*Work to be completed:*
Rewrite the listing, starting with the line that contains "Como seria a vida se" and going on through the line that contains "Улыбнитесь. Вдохните, на", with "Интерактивная доска" replaced by "Электронная доска" and everything else unchanged. Leave the pictures out of your answer.

*Excerpted records:*
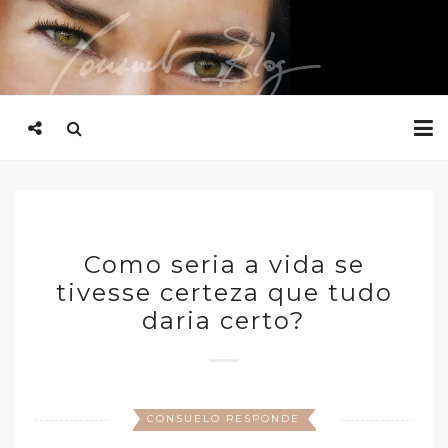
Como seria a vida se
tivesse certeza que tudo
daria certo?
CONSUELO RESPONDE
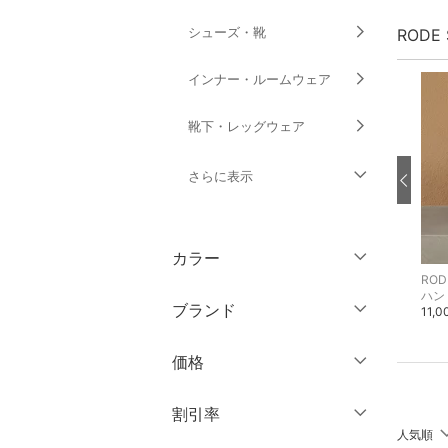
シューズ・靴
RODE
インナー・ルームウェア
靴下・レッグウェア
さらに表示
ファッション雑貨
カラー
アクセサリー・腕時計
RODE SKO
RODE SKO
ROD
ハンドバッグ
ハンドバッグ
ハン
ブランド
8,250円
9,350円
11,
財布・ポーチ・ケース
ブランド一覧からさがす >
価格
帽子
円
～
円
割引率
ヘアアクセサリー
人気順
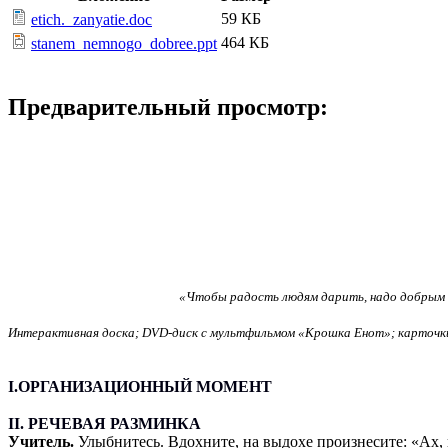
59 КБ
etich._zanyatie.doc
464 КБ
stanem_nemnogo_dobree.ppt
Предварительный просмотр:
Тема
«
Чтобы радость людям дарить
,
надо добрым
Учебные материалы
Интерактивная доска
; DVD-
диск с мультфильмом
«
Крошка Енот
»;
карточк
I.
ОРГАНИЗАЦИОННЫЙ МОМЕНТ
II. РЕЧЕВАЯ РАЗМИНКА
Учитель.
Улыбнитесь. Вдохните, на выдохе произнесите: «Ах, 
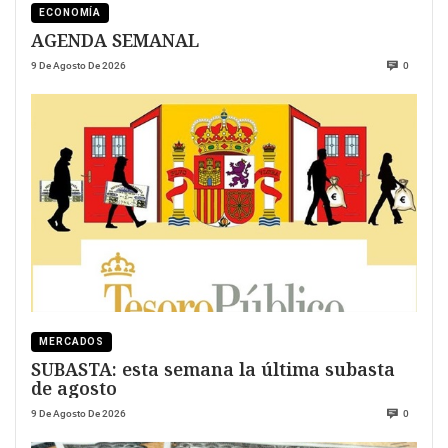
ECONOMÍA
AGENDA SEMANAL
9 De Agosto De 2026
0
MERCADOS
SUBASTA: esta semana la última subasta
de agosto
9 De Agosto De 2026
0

==

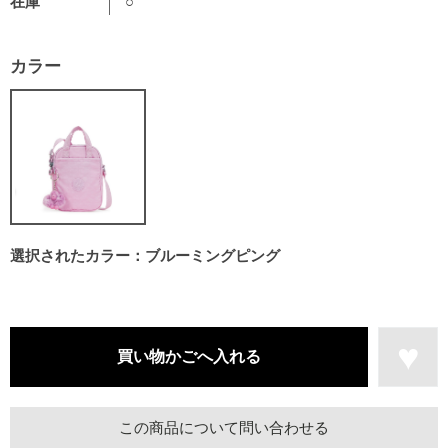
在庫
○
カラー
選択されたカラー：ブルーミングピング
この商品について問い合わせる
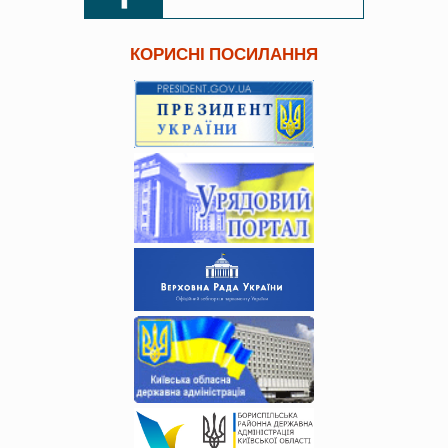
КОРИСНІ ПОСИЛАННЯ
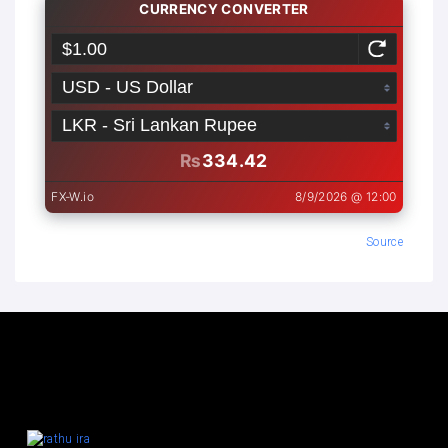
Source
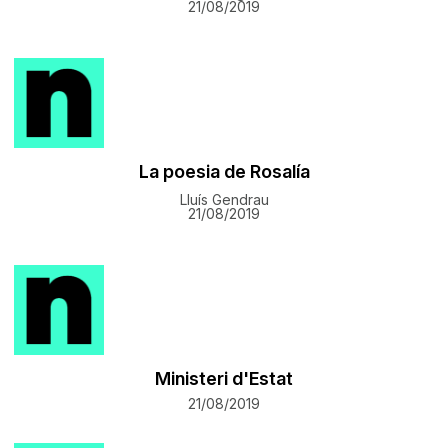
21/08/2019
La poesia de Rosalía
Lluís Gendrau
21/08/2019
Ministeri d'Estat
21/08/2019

*Result of the exercise:*
Como seria a vida se
tivesse certeza que tudo
daria certo?
CONSUELO RESPONDE
シューズ・靴
RODE
インナー・ルームウェア
靴下・レッグウェア
さらに表示
ファッション雑貨
カラー
アクセサリー・腕時計
RODE SKO
RODE SKO
ROD
ハンドバッグ
ハンドバッグ
ハン
ブランド
8,250円
9,350円
11,
財布・ポーチ・ケース
ブランド一覧からさがす >
価格
帽子
円
～
円
割引率
ヘアアクセサリー
人気順
59 КБ
etich._zanyatie.doc
464 КБ
stanem_nemnogo_dobree.ppt
Предварительный просмотр:
Тема
«
Чтобы радость людям дарить
,
надо добрым
Учебные материалы
Электронная доска
; DVD-
диск с мультфильмом
«
Крошка Енот
»;
карточк
I.
ОРГАНИЗАЦИОННЫЙ МОМЕНТ
II. РЕЧЕВАЯ РАЗМИНКА
Учитель.
Улыбнитесь. Вдохните, на выдохе произнесите: «Ах, 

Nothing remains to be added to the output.